> _EXERCISE BRIEF_:
Below are some entries. Count the lines where "hand" appears and state only that number.

■ ■ ■ ■ ■ ■ ■

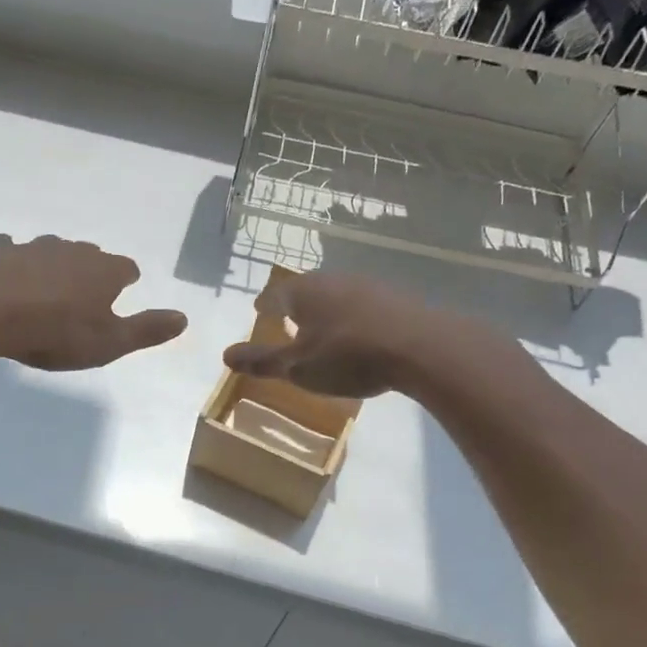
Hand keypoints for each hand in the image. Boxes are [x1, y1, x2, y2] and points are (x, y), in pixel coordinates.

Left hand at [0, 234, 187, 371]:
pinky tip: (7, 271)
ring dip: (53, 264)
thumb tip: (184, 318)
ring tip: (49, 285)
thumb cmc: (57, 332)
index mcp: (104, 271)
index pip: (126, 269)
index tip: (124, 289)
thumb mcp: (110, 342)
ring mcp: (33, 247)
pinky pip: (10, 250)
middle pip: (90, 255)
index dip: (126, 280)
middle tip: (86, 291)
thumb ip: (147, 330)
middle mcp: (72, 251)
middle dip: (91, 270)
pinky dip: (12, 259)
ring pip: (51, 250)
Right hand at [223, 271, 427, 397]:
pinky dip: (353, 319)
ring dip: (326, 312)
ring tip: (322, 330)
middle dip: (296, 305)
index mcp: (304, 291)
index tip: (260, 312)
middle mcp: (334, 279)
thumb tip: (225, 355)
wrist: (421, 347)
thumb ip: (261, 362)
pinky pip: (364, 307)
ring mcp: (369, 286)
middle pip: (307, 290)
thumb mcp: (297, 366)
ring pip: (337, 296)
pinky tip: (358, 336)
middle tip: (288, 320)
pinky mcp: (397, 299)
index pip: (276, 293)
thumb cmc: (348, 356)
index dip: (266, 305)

■ ■ ■ ■ ■ ■ ■

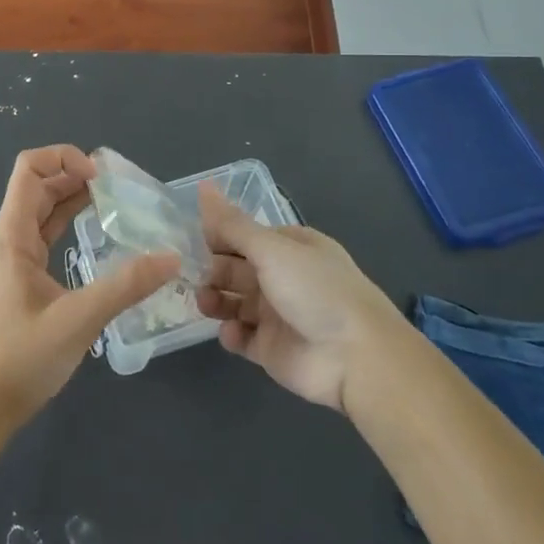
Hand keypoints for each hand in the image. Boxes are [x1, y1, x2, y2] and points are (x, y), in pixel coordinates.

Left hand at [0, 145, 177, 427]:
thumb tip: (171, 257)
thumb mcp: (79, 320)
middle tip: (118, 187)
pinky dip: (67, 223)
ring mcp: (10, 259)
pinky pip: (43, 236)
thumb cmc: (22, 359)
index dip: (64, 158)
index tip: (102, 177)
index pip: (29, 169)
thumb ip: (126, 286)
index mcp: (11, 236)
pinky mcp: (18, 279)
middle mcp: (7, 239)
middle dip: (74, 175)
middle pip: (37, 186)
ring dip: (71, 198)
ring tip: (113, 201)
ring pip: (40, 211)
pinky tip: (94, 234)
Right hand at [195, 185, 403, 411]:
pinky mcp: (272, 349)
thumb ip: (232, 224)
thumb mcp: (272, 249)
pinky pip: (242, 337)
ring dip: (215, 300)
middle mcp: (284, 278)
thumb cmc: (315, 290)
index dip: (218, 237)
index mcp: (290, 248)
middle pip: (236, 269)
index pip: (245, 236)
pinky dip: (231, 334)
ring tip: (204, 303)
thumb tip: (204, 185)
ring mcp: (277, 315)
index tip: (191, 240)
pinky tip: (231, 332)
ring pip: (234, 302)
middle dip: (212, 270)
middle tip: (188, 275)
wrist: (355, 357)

■ ■ ■ ■ ■ ■ ■

> _OUTPUT BELOW_:
6